Il Rapporto Inps fotografa l’invecchiamento della popolazione: aumenta l’età media di buen ritiro, cresce il numero dei pensionati che continuano a lavorare e resta un divario del 34% negli assegni tra uomini e donne
Gli italiani vanno in pensione sempre più tardi e il sistema previdenziale riflette sempre più l’invecchiamento della popolazione e del mercato del lavoro. Nel 2025 l’età media di pensionamento sale a 64,7 anni, rispetto ai 64,5 del 2024 e ai 61,7 registrati nel 2012. È uno dei principali dati contenuti nel 25° Rapporto annuale dell’Inps, presentato oggi a Roma.
Nel complesso i pensionati restano sostanzialmente stabili a 16,4 milioni, di cui circa 8 milioni uomini e 8,4 milioni donne. L’importo lordo complessivo delle pensioni erogate raggiunge 371 miliardi di euro, in crescita rispetto ai 347 miliardi del 2023, mentre l’assegno medio mensile lordo si attesta a 1.906 euro, in aumento dell’1,3% rispetto allo scorso anno.
L’importo varia sensibilmente a seconda della tipologia di pensione: le pensioni anticipate arrivano in media a 2.162 euro mensili, grazie a carriere contributive più lunghe, mentre le pensioni di invalidità si fermano a 1.130 euro e quelle di vecchiaia a 1.035 euro. Per le pensioni di vecchiaia l’età media di uscita resta ormai stabilmente attorno ai 67 anni (67,2 nel 2025), mentre per le pensioni anticipate è di 61,7 anni, risentendo dei diversi canali di flessibilità previsti dalla normativa.
Il divario di genere
Il rapporto mette in evidenza anche il persistente divario di genere. Sebbene le donne rappresentino il 51% dei pensionati, percepiscono soltanto il 44% dell’ammontare complessivo delle pensioni, pari a 163 miliardi di euro, contro i 207 miliardi destinati agli uomini. Il gap negli assegni pensionistici rimane intorno al 34%.
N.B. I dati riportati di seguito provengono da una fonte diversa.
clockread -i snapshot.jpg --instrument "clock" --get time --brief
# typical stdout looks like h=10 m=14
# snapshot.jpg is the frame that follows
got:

“Le pensioni di oggi raccontano le carriere di ieri. Le pensioni di domani racconteranno il lavoro di oggi”, osserva il presidente dell’Inps Gabriele Fava. Secondo Fava, il divario pensionistico femminile “non nasce dalla normativa previdenziale, ma da carriere più frammentate, salari più bassi, part-time spesso non scelti, maternità, attività di cura e minore continuità contributiva”. Per questo, aggiunge, “la sostenibilità non è soltanto un equilibrio contabile, ma una responsabilità tra generazioni”, che richiede un rafforzamento del legame tra pensioni, lavoro, giovani, imprese e crescita.
L’Inps fotografa anche un mercato del lavoro sempre più anziano. Tra il 2019 e il 2025 i lavoratori tra i 55 e i 70 anni sono aumentati di 1,16 milioni, mentre la popolazione nella stessa fascia è cresciuta di 1,32 milioni. Nello stesso periodo, pur essendo aumentati di 850 mila gli occupati tra i 18 e i 34 anni, la popolazione giovanile è diminuita di 230 mila persone, confermando il peso dell’invecchiamento demografico e dell’emigrazione dei giovani.
Il lavoro dopo la pensione
Un altro fenomeno in crescita riguarda chi continua a lavorare dopo il pensionamento. I pensionati-lavoratori sono passati da poco più di 40 mila nel 2019 a quasi 158 mila nel 2023, segno che l’uscita dal lavoro non coincide più necessariamente con la fine dell’attività professionale. Rimane inoltre elevata, anche se in graduale diminuzione, la quota di chi torna a lavorare nella stessa impresa dopo essere andato in pensione.
Sul fronte delle retribuzioni, il Rapporto evidenzia che gli stipendi nominali continuano a crescere ma non hanno ancora recuperato integralmente il potere d’acquisto perso durante l’ondata inflazionistica del biennio 2022-2023. La retribuzione media annua lorda dei lavoratori dipendenti è salita a 27.649 euro, con un incremento del 14,5% rispetto al 2019 e del 3,6% nell’ultimo anno. Per il ministro del Lavoro Marina Calderone, intervenuta alla presentazione del Rapporto, il recupero del potere d’acquisto “passa dalla crescita della produttività”, attraverso investimenti, formazione e una maggiore qualità del sistema produttivo.
Infine, pur con un numero record di occupati – oltre 21 milioni tra dipendenti pubblici e privati, circa 2 milioni in più rispetto al 2019 – l’Inps ricorda che il tasso di occupazione italiano resta il più basso tra i cinque Paesi più popolosi dell’Unione europea: Germania, Francia, Italia, Spagna e Polonia.